Directive
Turn the data below into a JSON list of strings, with each line as its own string. Skip blank lines and leave out the pictures.

Recorded data
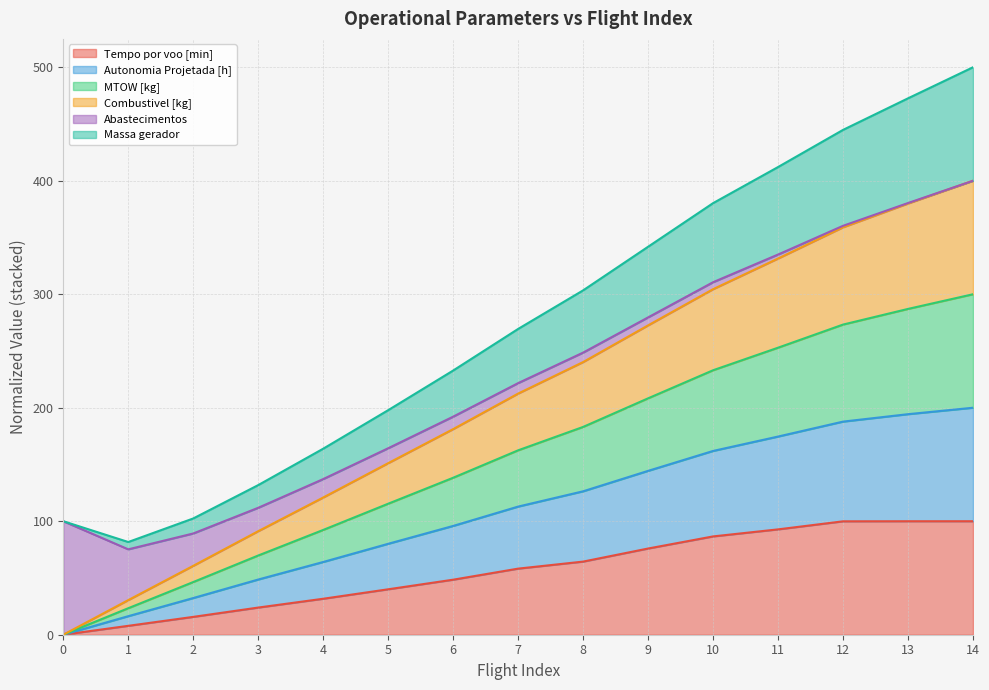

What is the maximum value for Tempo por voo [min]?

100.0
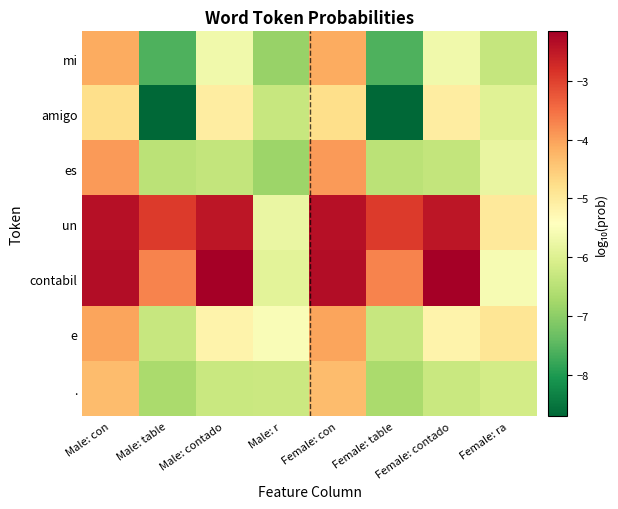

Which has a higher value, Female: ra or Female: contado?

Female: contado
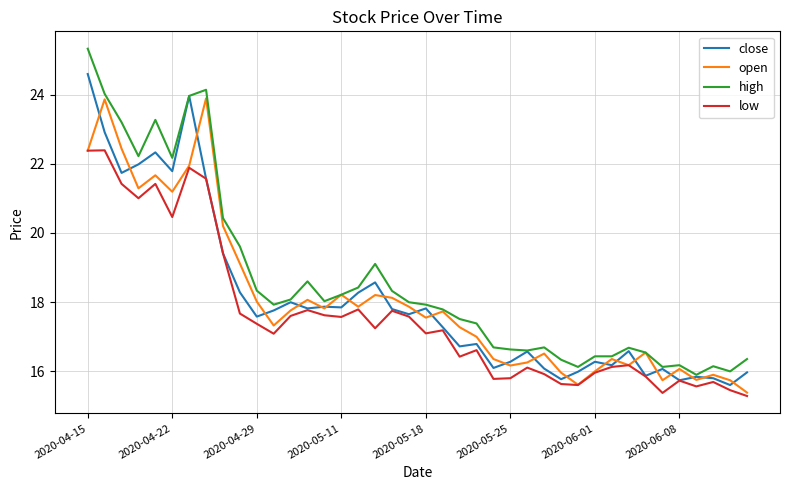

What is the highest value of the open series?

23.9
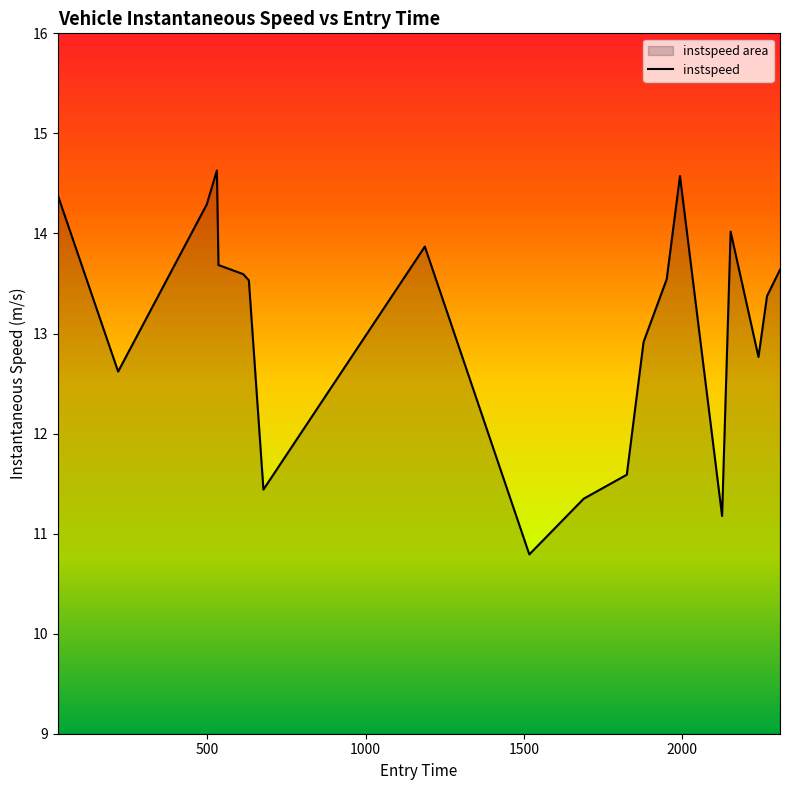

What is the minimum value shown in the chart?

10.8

Response to the task
[
  "What is the maximum value for Tempo por voo [min]?",
  "100.0",
  "Which has a higher value, Female: ra or Female: contado?",
  "Female: contado",
  "What is the highest value of the open series?",
  "23.9",
  "What is the minimum value shown in the chart?",
  "10.8"
]